Imaging the brain across scales using light, magnetic fields, and models

Functional Magnetic Resonance Imaging (fMRI) is a powerful tool to map brain activity non-invasively and is the foundation of tens of thousands of published neuroscience studies. However, fMRI does not measure neurons directly. Instead, in the most common form of fMRI called Blood Oxygen Level Dependent (BOLD), changes in the concentration of paramagnetic deoxyhemoglobin in the blood are detected. Although BOLD is correlated with neural activity, its interpretation in healthy and diseased brain remains limited.
Animal models provide invaluable insight for studying the cellular origin of fMRI. In mice, state-of-the-art optical technologies have been developed to probe neuronal activity, blood flow and oxygenation while manipulating cell-type-specific neuronal activity.

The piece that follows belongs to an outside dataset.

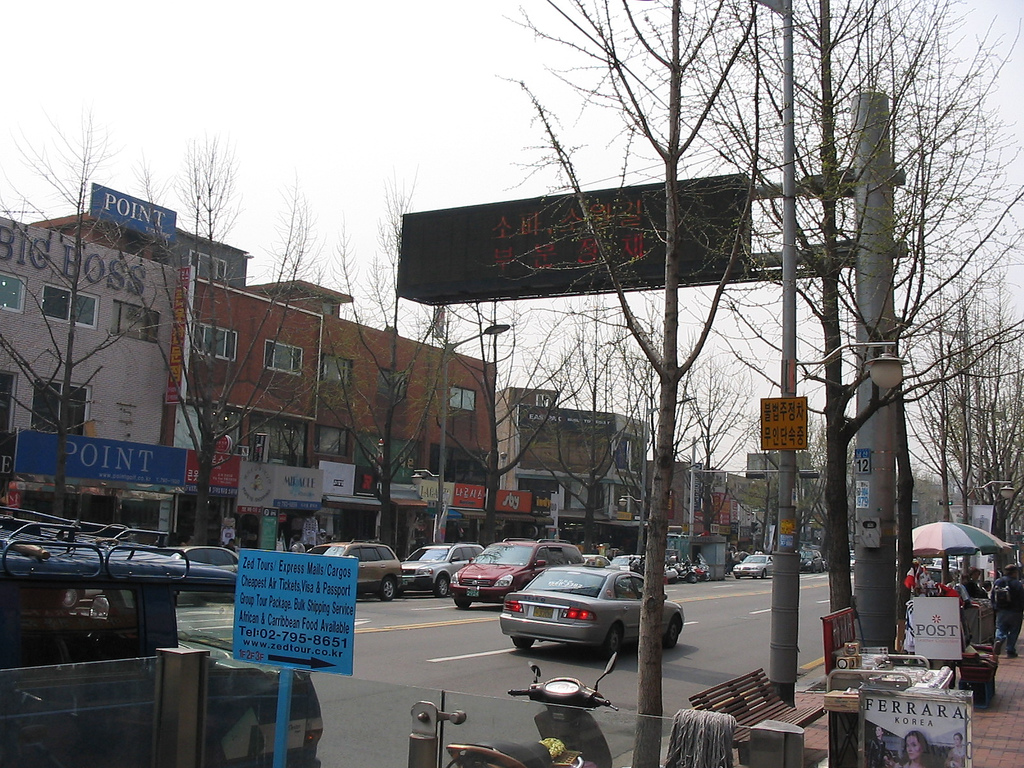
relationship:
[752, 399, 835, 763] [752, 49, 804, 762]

A framework for imaging the brain of awake behaving mice across scales, from two-photon microscopy at the micrometer scale to macroscopic fMRI, will be demonstrated. High-resolution 3D images of cerebral vasculature measured in mice can be graphed into a connected network to model blood circulation and oxygen diffusion. In this model, the physics of magnetic resonance are leveraged to predict human brain imaging signals. Applications in neuroscience and fundamental cancer research will be discussed.